Es gibt noch ein anderes sehr wesentliches Moment. Wer da zugeschaut, selber dringesteckt hat, der kennt doch den Weg, der oft vom Pferdestall und Bunker zum Betrieb führte mit unvollkommenen, eben nur — gestatten Sie mir dieses Wort — zusammengeschusterten Maschinen. Das war auch, wie Sie wissen, ein großes Handicap. Aber viel wichtiger scheint mir folgendes, und hier zeigen sich jetzt die Unterlassungssünden in unserer Gesetzgebung und die Unterlassungssünden bei der Regierung. Ich denke nur an den Lastenausgleich. Wäre er früher und effektiver eingetreten, hätten wir viele dieser Schwierigkeiten nicht gehabt.
Dies ist alles recht spät gekommen. Vieles muß nachgeholt und irgendwie aufgeholt werden. Man muß diese Unternehmungen konsolidieren, und wir müssen neben der Verbreiterung des Eigenkapitals die Umschuldung befürworten, die Umwandlung von kurzfristigen Krediten in lang- und mittelfristige, damit wir bei einem niedrigeren Zinssatz auch gleiche Wettbewerbsbedingungen schaffen. Darum geht es und um nicht mehr, um keine Vorrangstellungen.
Darüber hinaus möchte ich sagen: die bisherige, traditionelle Form der Besicherungsvorschriften ist nicht mehr haltbar. Sie muß auch geändert werden, weil der hohe Anteil des Fremdkapitals mit zu hoher Verzinsung den Nachweis eines Reingewinns verhindert. Das Fehlen eines Reingewinns aber verhindert, daß mit Hilfe der Vergünstigungen der Fremdkapitalanteil verringert wird. So entsteht ein Circulus vitiosus, aus dem schwer herauszukommen ist, wenn nicht eine rasche Umschuldung vor sich geht. Ich glaube, die Aktion für die Berliner Wirtschaft sollte ein nachahmenswertes Beispiel sein.
Erst später wird sich zeigen — nicht jetzt; es fehlen die Unterlagen und die Ergebnisse einer Statistik —, ob und wann der Abbau steuerlicher Begünstigungen anzustreben ist und wie dieser Wirtschaft außerhalb der Steuerreform geholfen werden kann. Ich denke da an § 10 a und an § 33 a. Weil die Auswirkungen dieser Maßnahmen noch nicht bekannt sind, begrüße ich auch die Forderung der Antragsteller unter Ziffer 4, solche Erhebungen durchzuführen.
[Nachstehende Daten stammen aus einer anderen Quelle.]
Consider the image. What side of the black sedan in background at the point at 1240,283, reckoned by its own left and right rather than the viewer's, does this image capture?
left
Wir müssen aus der Sphäre der unverbindlichen, oft gehörten Beteuerungen herauskommen. Die Leistung und der Einsatz der Arbeitskraft der Arbeiter aus den Vertreibungsgebieten — das muß auch einmal gesagt werden — war ebenso enorm und anerkennenswert wie der Einsatz ihrer einheimischen Kollegen. Dieser Aufbauwille, der sich oft mit der Initiative vieler Unternehmer, mit ihren kaufmännischen, organisatorischen Fähigkeiten glücklich gepaart hat, hat es trotz mangelhafter und schlechter Startbedingungen doch dazu gebracht, daß heute 9000 industrielle Betriebe in der Vertriebenenwirtschaft fast 400 000 Personen beschäftigen. Daher muß im Interesse der Gesamtwirtschaft die Konsolidierung dieser Betriebe abgeschlossen werden. Das ist ein Gebot der Stunde, weil Rückschläge zu erwarten sind, wenn es ernste Störungen geben sollte, — und die kann es eines Tages geben!
Wir müssen uns also fragen: Was kann geschehen? Soll es bei der heutigen Diskussion bleiben — jeder wird seine Verbeugungen machen —, oder können wir diese Wanderdüne — das ganze Problem ist doch eine Wanderdüne — einmal zum Stehen bringen, d. h. dafür sorgen, daß auf dieser Wanderdüne einmal etwas Grünes wächst? Ich möchte daher den ernsten Appell an das Hohe Haus richten, der Anregung und meinem Antrag heute zuzustimmen, den vorliegenden Antrag sofort dem Ausschuß für Heimatvertriebene, dem Ausschuß für Wirtschaftspolitik, dem Ausschuß für Finanz- und Steuerfragen und dem Ausschuß für Geld und Kredit zuzuweisen, damit sich die betreffenden Ausschüsse unverzüglich an die Arbeit machen können und damit dieses vieldiskutierte Problem endlich wenigstens teilweise zu einem befriedigenden Abschluß kommt.